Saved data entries
⟨

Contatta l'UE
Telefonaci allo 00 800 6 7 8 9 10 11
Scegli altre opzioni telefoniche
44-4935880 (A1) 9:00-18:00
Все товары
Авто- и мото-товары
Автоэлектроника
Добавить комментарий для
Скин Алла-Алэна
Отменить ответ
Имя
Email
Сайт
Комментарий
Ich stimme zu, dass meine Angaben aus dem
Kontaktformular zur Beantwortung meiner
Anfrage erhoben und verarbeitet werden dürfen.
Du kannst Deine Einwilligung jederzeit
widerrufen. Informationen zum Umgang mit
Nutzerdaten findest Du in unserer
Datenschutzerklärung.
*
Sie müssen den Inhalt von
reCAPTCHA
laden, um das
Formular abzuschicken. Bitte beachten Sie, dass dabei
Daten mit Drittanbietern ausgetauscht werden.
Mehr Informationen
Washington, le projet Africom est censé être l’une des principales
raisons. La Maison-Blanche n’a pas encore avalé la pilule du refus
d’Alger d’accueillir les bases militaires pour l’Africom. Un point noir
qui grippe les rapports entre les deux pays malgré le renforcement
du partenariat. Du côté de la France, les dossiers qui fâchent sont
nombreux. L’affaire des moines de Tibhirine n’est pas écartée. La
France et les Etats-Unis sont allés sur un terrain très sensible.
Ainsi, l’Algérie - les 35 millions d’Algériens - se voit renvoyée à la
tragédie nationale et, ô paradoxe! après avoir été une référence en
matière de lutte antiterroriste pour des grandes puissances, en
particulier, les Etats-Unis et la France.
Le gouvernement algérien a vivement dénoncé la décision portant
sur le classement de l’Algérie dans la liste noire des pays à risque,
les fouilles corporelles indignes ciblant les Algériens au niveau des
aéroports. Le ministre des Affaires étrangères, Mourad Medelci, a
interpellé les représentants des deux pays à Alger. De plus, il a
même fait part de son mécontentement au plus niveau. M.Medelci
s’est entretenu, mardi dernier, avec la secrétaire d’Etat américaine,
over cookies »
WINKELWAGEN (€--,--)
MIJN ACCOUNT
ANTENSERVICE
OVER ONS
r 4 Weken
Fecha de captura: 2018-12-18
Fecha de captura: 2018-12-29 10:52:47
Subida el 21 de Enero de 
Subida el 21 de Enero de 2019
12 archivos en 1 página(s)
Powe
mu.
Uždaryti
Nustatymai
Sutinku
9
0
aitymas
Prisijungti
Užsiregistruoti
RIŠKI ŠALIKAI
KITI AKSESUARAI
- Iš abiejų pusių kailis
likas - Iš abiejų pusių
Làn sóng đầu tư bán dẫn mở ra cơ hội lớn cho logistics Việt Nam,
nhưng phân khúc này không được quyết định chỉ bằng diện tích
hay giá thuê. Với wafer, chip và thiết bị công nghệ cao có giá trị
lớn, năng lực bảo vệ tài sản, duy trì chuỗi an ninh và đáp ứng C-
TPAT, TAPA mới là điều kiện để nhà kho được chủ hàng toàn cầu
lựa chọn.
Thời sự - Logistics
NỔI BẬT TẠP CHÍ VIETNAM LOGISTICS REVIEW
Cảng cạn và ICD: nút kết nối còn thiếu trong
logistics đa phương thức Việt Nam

⟩

** Your goal **
Arrange every line of the data above as a JSON list of strings, one string per line, omitting any blank lines.

** Solution to the problem **
[
  "Contatta l'UE",
  "Telefonaci allo 00 800 6 7 8 9 10 11",
  "Scegli altre opzioni telefoniche",
  "44-4935880 (A1) 9:00-18:00",
  "Все товары",
  "Авто- и мото-товары",
  "Автоэлектроника",
  "Добавить комментарий для",
  "Скин Алла-Алэна",
  "Отменить ответ",
  "Имя",
  "Email",
  "Сайт",
  "Комментарий",
  "Ich stimme zu, dass meine Angaben aus dem",
  "Kontaktformular zur Beantwortung meiner",
  "Anfrage erhoben und verarbeitet werden dürfen.",
  "Du kannst Deine Einwilligung jederzeit",
  "widerrufen. Informationen zum Umgang mit",
  "Nutzerdaten findest Du in unserer",
  "Datenschutzerklärung.",
  "*",
  "Sie müssen den Inhalt von",
  "reCAPTCHA",
  "laden, um das",
  "Formular abzuschicken. Bitte beachten Sie, dass dabei",
  "Daten mit Drittanbietern ausgetauscht werden.",
  "Mehr Informationen",
  "Washington, le projet Africom est censé être l’une des principales",
  "raisons. La Maison-Blanche n’a pas encore avalé la pilule du refus",
  "d’Alger d’accueillir les bases militaires pour l’Africom. Un point noir",
  "qui grippe les rapports entre les deux pays malgré le renforcement",
  "du partenariat. Du côté de la France, les dossiers qui fâchent sont",
  "nombreux. L’affaire des moines de Tibhirine n’est pas écartée. La",
  "France et les Etats-Unis sont allés sur un terrain très sensible.",
  "Ainsi, l’Algérie - les 35 millions d’Algériens - se voit renvoyée à la",
  "tragédie nationale et, ô paradoxe! après avoir été une référence en",
  "matière de lutte antiterroriste pour des grandes puissances, en",
  "particulier, les Etats-Unis et la France.",
  "Le gouvernement algérien a vivement dénoncé la décision portant",
  "sur le classement de l’Algérie dans la liste noire des pays à risque,",
  "les fouilles corporelles indignes ciblant les Algériens au niveau des",
  "aéroports. Le ministre des Affaires étrangères, Mourad Medelci, a",
  "interpellé les représentants des deux pays à Alger. De plus, il a",
  "même fait part de son mécontentement au plus niveau. M.Medelci",
  "s’est entretenu, mardi dernier, avec la secrétaire d’Etat américaine,",
  "over cookies »",
  "WINKELWAGEN (€--,--)",
  "MIJN ACCOUNT",
  "ANTENSERVICE",
  "OVER ONS",
  "r 4 Weken",
  "Fecha de captura: 2018-12-18",
  "Fecha de captura: 2018-12-29 10:52:47",
  "Subida el 21 de Enero de ",
  "Subida el 21 de Enero de 2019",
  "12 archivos en 1 página(s)",
  "Powe",
  "mu.",
  "Uždaryti",
  "Nustatymai",
  "Sutinku",
  "9",
  "0",
  "aitymas",
  "Prisijungti",
  "Užsiregistruoti",
  "RIŠKI ŠALIKAI",
  "KITI AKSESUARAI",
  "- Iš abiejų pusių kailis",
  "likas - Iš abiejų pusių",
  "Làn sóng đầu tư bán dẫn mở ra cơ hội lớn cho logistics Việt Nam,",
  "nhưng phân khúc này không được quyết định chỉ bằng diện tích",
  "hay giá thuê. Với wafer, chip và thiết bị công nghệ cao có giá trị",
  "lớn, năng lực bảo vệ tài sản, duy trì chuỗi an ninh và đáp ứng C-",
  "TPAT, TAPA mới là điều kiện để nhà kho được chủ hàng toàn cầu",
  "lựa chọn.",
  "Thời sự - Logistics",
  "NỔI BẬT TẠP CHÍ VIETNAM LOGISTICS REVIEW",
  "Cảng cạn và ICD: nút kết nối còn thiếu trong",
  "logistics đa phương thức Việt Nam"
]